*** EXERCISE INPUTS ***
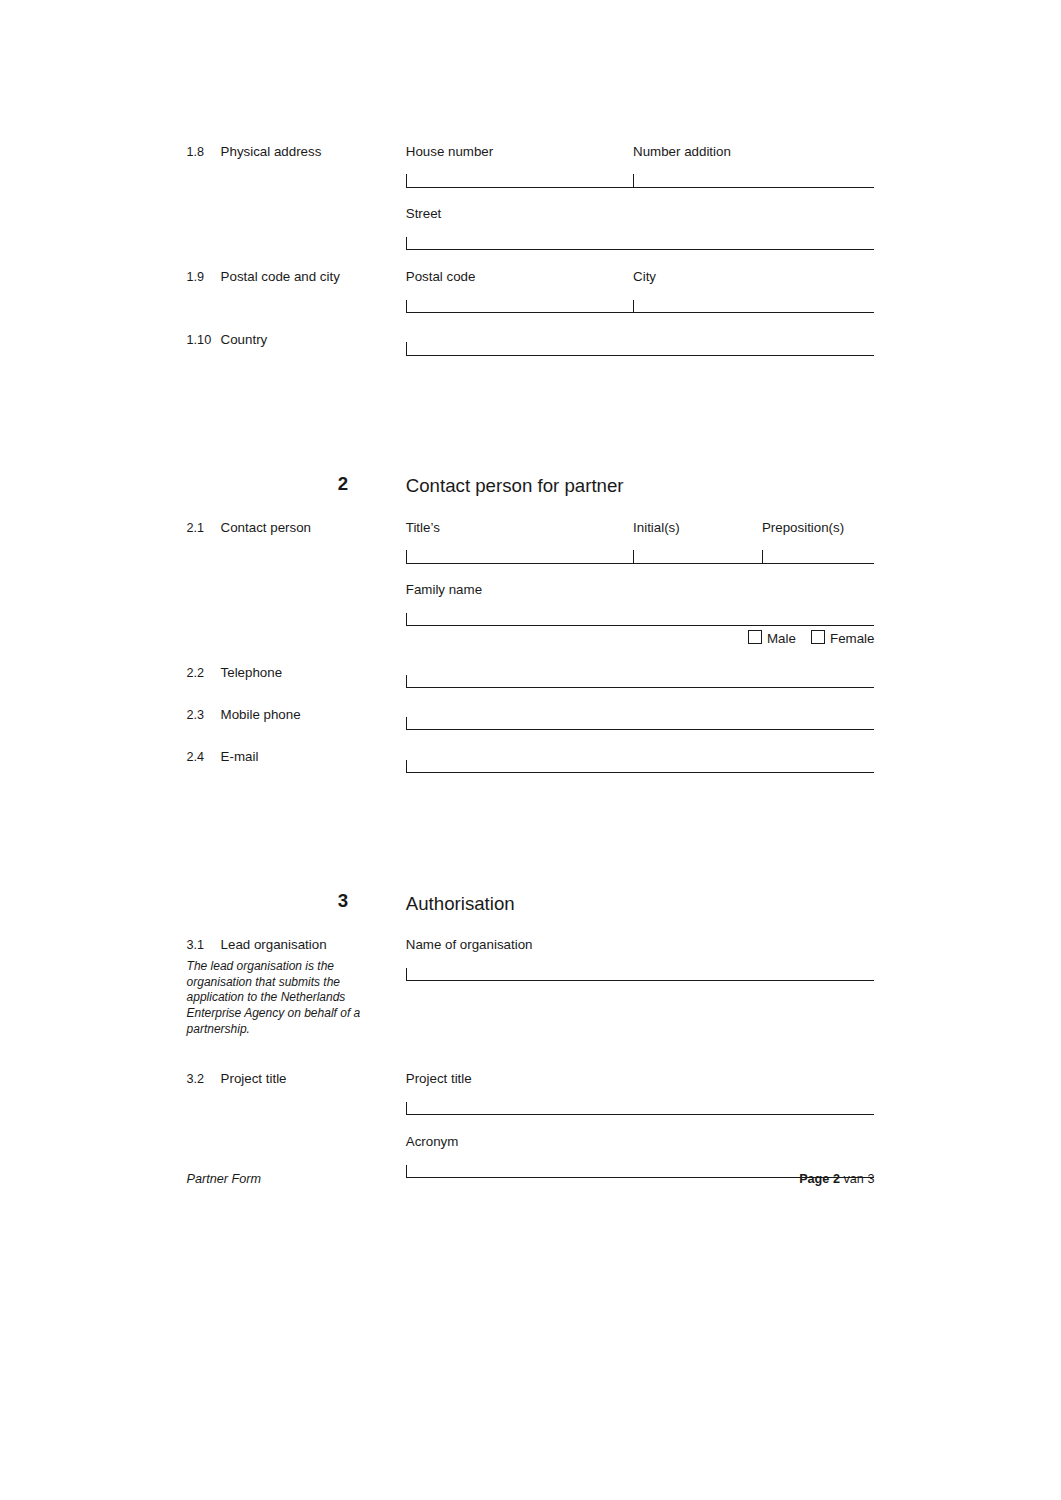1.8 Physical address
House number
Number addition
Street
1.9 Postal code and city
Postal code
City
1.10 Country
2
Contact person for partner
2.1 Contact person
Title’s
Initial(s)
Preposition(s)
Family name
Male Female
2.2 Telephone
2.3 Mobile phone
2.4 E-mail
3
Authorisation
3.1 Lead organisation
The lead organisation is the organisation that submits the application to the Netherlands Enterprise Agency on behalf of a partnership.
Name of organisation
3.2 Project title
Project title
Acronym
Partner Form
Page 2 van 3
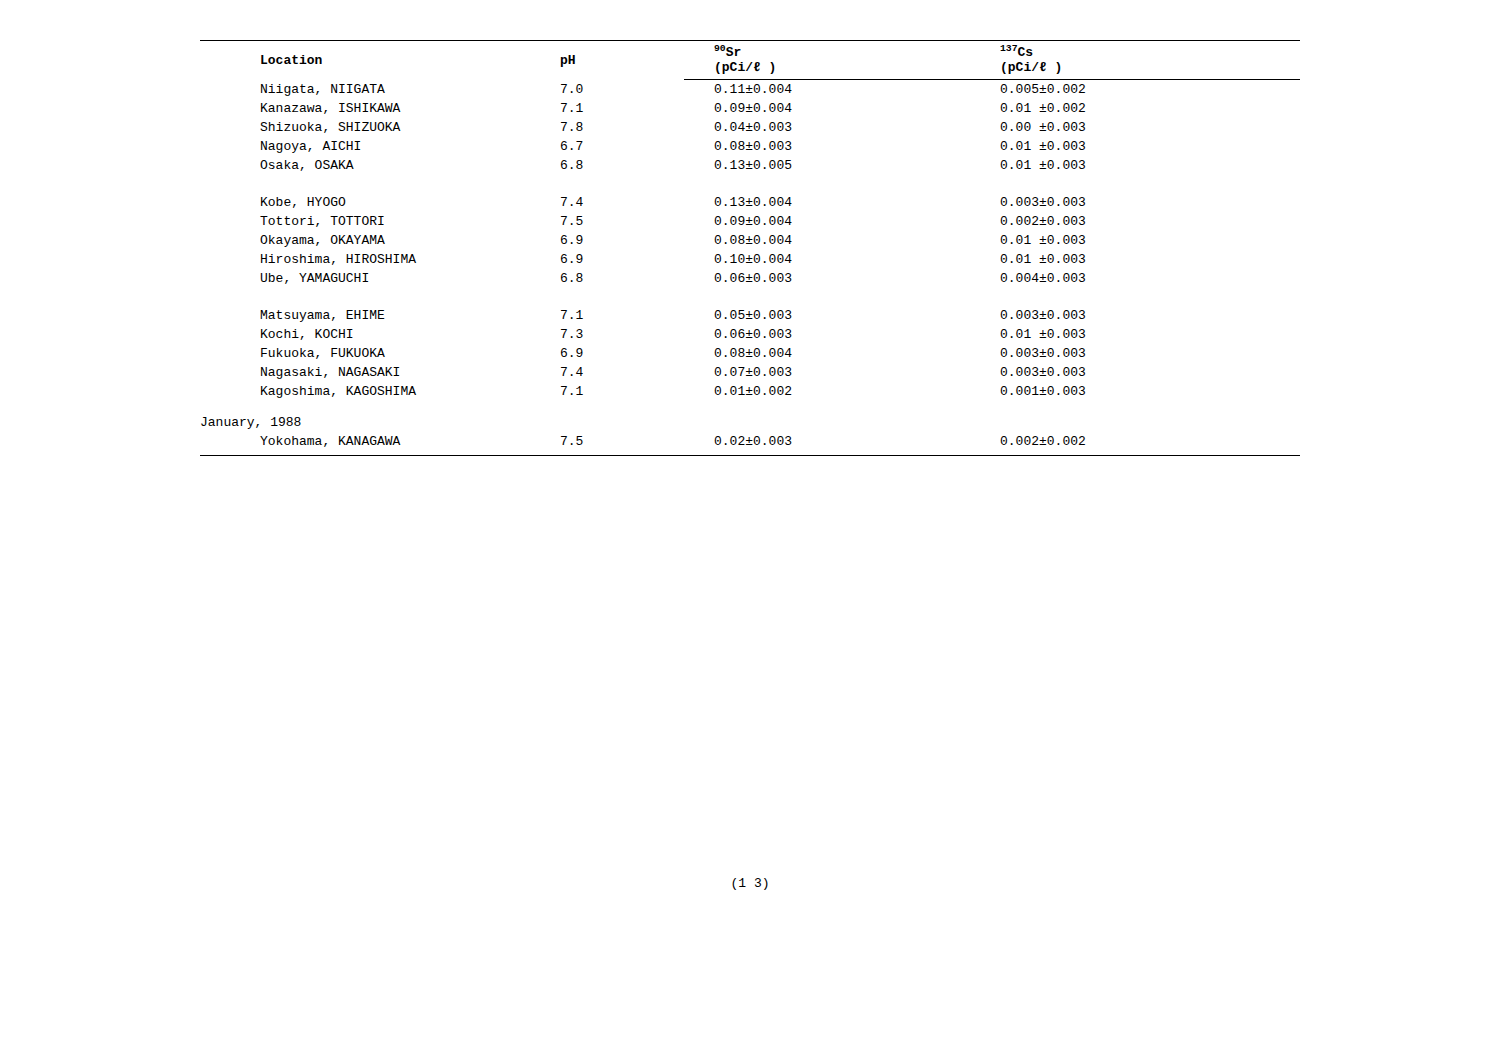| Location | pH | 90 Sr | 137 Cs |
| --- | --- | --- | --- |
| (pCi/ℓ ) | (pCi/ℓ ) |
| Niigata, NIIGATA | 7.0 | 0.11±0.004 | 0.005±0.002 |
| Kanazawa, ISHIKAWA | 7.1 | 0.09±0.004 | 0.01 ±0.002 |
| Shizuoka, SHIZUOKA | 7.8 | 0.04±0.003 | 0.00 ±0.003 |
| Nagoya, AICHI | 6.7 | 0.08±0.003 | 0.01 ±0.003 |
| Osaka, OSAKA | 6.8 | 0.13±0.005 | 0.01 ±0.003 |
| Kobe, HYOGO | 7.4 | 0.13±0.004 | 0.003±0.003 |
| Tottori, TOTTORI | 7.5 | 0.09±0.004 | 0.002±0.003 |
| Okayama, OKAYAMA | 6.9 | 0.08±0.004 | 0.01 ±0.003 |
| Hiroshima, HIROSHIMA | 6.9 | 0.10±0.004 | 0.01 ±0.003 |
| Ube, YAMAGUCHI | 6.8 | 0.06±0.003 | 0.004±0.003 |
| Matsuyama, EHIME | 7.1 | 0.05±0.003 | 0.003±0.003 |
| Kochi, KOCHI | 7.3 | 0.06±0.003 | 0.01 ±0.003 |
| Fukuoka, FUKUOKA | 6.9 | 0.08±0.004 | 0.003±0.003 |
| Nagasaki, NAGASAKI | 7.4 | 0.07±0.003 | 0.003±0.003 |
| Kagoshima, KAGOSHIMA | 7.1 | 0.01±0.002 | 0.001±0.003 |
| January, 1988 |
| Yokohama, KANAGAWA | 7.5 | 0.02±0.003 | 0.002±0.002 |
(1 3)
***
= TASK GOAL =
Copy out exactly the lines running from the line with "0.01±0.002 | 0.001±0.003 |" to the end of the records, inclusive.

= RESPONSE AREA =
| Kagoshima, KAGOSHIMA | 7.1 | 0.01±0.002 | 0.001±0.003 |
| January, 1988 |
| Yokohama, KANAGAWA | 7.5 | 0.02±0.003 | 0.002±0.002 |
(1 3)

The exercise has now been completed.